Zhang, da Tsinghua, que também é ex-executivo da Baidu e lidera o desenvolvimento do software de carro autônomo de código aberto da empresa, Apollo, está pedindo ao governo e à indústria que avancem com a expansão do projeto Wuhan para toda a cidade —hoje ele abrange uma área ocupada por cerca de um quarto dos 10 milhões de habitantes da cidade. Essa expansão permitiria que os veículos aprendessem a operar em todas as situações do trânsito urbano.

"Se um carro pode dirigir em Wuhan... tenho certeza de que pode dirigir em qualquer outra cidade do mundo", disse ele. Executivos atuais da Baidu se recusaram a ser entrevistados.

Nos últimos meses, Pequim tem adotado uma abordagem mais ativa na regulamentação, depois de anteriormente delegar aos governos locais a supervisão dos projetos de táxi-robô.

Em novembro, foram divulgadas diretrizes para que os governos locais sigam ao estabelecer projetos-piloto de carros autônomos. Isso foi seguido por novas diretrizes de segurança em dezembro para o uso de veículos autônomos no transporte público.

Pequim está desenvolvendo regras em âmbito nacional para esclarecer quais empresas serão responsáveis em caso de acidentes. Em mais um sinal de apoio, a capital chinesa começou a testar veículos de patrulha policial não tripulados nas estradas.

O crescimento da indústria ocorre durante um período de relações tensas entre os EUA e a China e um aumento das barreiras comerciais, incluindo controles rigorosos sobre as vendas de tecnologia americana para a China. Isso ameaça sufocar grupos de tecnologia chineses, incluindo a Baidu, que ainda dependem de chips de computador dos EUA.

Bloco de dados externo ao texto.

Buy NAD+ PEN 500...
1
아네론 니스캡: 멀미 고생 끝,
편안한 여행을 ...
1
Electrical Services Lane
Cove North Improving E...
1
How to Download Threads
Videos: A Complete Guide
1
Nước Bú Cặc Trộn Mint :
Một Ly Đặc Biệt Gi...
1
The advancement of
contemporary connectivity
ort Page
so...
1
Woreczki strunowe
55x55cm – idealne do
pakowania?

Ao mesmo tempo, dado o rigoroso regime da China para manter dados geoespaciais e de clientes no país, analistas veem sérios desafios para empresas multinacionais que buscam ingressar na indústria de carros autônomos na China.

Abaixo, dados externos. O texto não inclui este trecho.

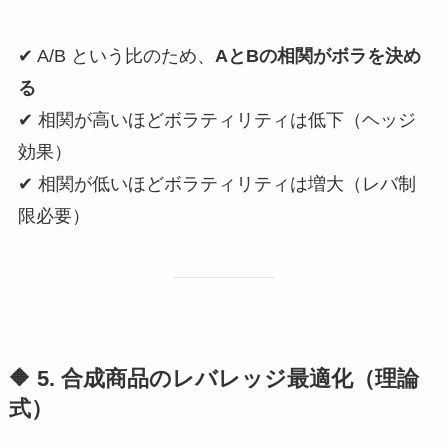
✔ A/B という比のため、
AとBの相関がボラを決め
る
✔ 相関が高いほどボラティリティは低下（ヘッジ
効果）
✔ 相関が低いほどボラティリティは増大（レバ制
限必要）
🔶 5. 合成商品のレバレッジ最適化（理論
式）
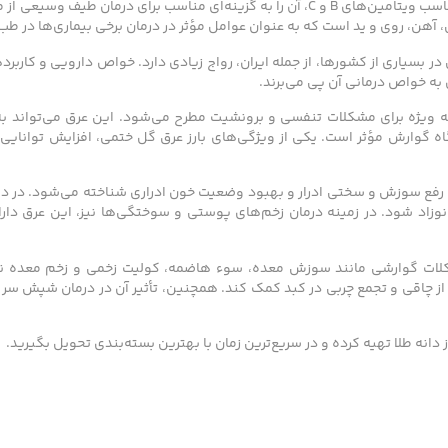
ترکیبات غنی موجود در گل ختمی، شامل مقادیر مناسب ویتامین‌های B و C، آن را به گزینه
 آهن، روی و ید است که به عنوان عوامل مؤثر در درمان برخی بیماری‌ها در
ر بسیاری از کشورها، از جمله ایران، رواج زیادی دارد. خواص دارویی و کارب
به خواص درمانی آن پی می‌برند.
ه ویژه برای مشکلات تنفسی و برونشیت مطرح می‌شود. این عرق می‌تواند به
اه گوارش مؤثر است. یکی از ویژگی‌های بارز عرق گل ختمی، افزایش توانا
فع سوزش و سختی ادرار و بهبود وضعیت خون ادراری شناخته می‌شود. در دورا
وزاد شود. در زمینه درمان زخم‌های پوستی و سوختگی‌ها نیز، این عرق دار
ات گوارشی مانند سوزش معده، سوء هاضمه، کولیت زخمی و زخم معده نیز 
 از چاقی و تجمع چربی در کبد کمک کند. همچنین، تأثیر آن در درمان شپش سر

Tom Nunlist, especialista em regulamentação de tecnologia chinesa da consultoria Trivium, com sede em Pequim, afirmou que a maior supervisão de Pequim reflete um esforço para "equilibrar" as preocupações com a segurança com o desejo de não desacelerar desnecessariamente o desenvolvimento tecnológico.

"A China quer vencer essa corrida", disse ele. "Ela quer estar na frente com essa tecnologia".